▸ **Work request A**
In the text on Berlin squats, what runs the Köpi through open meetings?
▸ **Work request B**
Reproduce the text on Berlin squats word for word, everything from "Andrej Holm is" down to "with their parents.".

▸ **Selected extract**
****

Andrej Holm is Germany's expert on gentrification. His case study is Berlin. He is also a member of our SqEK network of squatting researchers, so he has learned from that movement and its strategies of self-organization.
Then I held up a poster from the Köpenicker Strasse squat's street festival, a “festival of counterculture.” I had passed by there on my way to the gallery. The streets all around the Köpi, as it is known were full of police vans, waiting. These events often end with a riot – although when I passed by the music was just beginning on the blocked-off street, and kids were playing with their parents.
I said that in order to preserve housing and communities and cultural spaces you need law. That would have been Andrej's job. But you also need “anti-law” – disobedience, contest and disorder. The punk culture which impels, animates and preserves squats like the Köpi is something Berlin is famous for. It not only animates the milieu of bohemia, it is a concrete path for working class kids who didn't go to art school or music academy to enter into a kind of artistic life. It is also a solidarity experience for many marginalized and dysfunctional people, folks with mental problems, addicts, or just young misfit toys in the capitalist playing field.
Andrej Holm in a photo from the publication Taz.de

Afterwards I had an argument about this from a fellow who insisted the punks needed to be dealt with because they took property and did not follow rules. Well, the property is not being used, and not following the rules is kind of the point of punk culture. Anyhow, punks have their own rules which are in effect as strict as “straight” society. And social solidarity for society's outcasts means they aren't sitting around public parks and skulking on streetcorners.
But the place is so dirty, a terrible eyesore! With the Wagenplatz nearby, there are mounds of garbage. Could it be that the city is deliberately not picking this stuff up? Imagine if, instead of repressing them, and feeding the aggressive self-defensive side of the punk culture the city cooperated with these places. They are not as chaotic as they appear. There is a plenum, an assembly, which runs the place through open meetings. There are lawyers who protect them, or they wouldn't still be there. These places and these people would act differently if they didn't always have to defend themselves so strongly.

****

▸ **Dataset content**
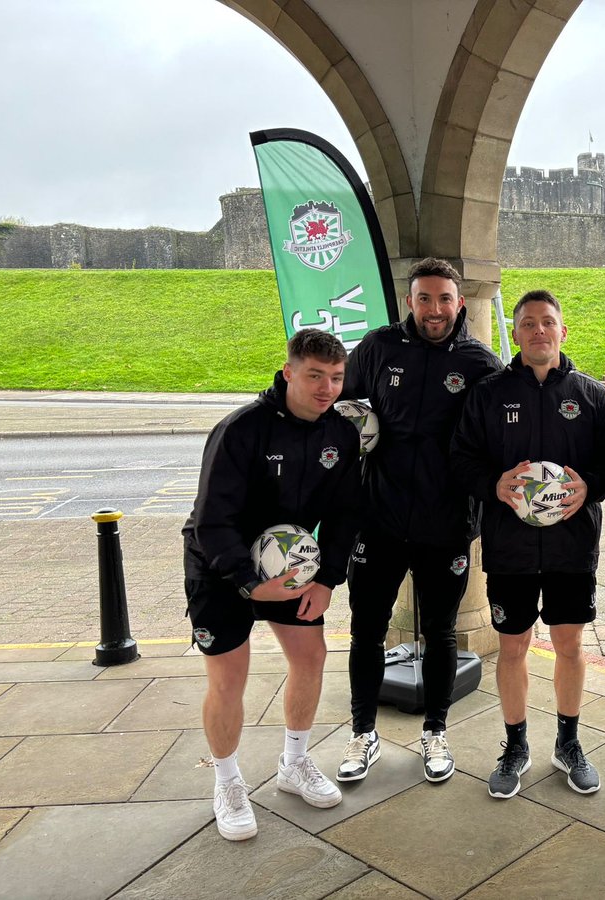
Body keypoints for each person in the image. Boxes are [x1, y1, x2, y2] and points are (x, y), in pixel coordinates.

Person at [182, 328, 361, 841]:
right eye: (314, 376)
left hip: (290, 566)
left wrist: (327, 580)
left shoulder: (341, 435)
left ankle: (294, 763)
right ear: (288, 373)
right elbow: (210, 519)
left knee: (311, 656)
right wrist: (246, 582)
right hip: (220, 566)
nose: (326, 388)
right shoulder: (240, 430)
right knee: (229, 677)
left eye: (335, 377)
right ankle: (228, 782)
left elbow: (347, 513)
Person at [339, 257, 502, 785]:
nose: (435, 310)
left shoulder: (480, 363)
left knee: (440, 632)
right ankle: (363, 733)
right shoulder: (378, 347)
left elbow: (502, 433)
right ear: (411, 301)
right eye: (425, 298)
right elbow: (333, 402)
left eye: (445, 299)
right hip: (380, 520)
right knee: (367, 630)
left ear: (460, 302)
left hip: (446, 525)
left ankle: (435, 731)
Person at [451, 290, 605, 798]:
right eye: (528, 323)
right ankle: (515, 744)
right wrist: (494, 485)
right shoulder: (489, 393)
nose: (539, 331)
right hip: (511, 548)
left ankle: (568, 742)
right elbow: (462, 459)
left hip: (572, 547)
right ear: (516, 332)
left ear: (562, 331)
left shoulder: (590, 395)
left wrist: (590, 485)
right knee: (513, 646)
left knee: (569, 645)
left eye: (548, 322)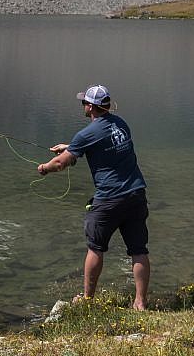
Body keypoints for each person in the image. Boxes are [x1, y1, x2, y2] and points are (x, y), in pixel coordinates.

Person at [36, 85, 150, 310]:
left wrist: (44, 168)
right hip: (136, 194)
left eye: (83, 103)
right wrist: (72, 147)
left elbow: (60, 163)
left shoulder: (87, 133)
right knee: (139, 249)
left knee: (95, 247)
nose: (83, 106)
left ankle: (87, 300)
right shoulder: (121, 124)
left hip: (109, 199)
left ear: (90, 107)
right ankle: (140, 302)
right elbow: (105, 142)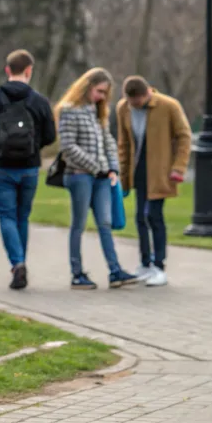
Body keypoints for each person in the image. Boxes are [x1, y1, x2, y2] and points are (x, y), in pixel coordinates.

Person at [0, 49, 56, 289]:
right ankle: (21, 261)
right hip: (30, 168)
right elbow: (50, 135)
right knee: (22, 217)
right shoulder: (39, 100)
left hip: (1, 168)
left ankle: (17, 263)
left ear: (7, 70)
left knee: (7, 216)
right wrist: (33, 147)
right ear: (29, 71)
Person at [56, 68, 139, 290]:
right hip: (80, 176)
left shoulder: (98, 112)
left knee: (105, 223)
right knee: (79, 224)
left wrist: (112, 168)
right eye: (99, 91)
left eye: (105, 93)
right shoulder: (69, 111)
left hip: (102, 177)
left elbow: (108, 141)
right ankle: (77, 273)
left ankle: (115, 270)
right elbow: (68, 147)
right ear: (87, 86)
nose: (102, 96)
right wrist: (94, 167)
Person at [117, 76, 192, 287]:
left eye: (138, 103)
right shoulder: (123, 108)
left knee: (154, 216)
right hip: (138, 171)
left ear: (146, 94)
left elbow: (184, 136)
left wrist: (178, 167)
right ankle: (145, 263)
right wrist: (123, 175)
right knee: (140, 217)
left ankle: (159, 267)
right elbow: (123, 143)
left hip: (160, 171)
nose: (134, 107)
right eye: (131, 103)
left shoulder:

****

▸ **Final answer A**
A plenum, an assembly.

▸ **Final answer B**
Andrej Holm is Germany's expert on gentrification. His case study is Berlin. He is also a member of our SqEK network of squatting researchers, so he has learned from that movement and its strategies of self-organization.
Then I held up a poster from the Köpenicker Strasse squat's street festival, a “festival of counterculture.” I had passed by there on my way to the gallery. The streets all around the Köpi, as it is known were full of police vans, waiting. These events often end with a riot – although when I passed by the music was just beginning on the blocked-off street, and kids were playing with their parents.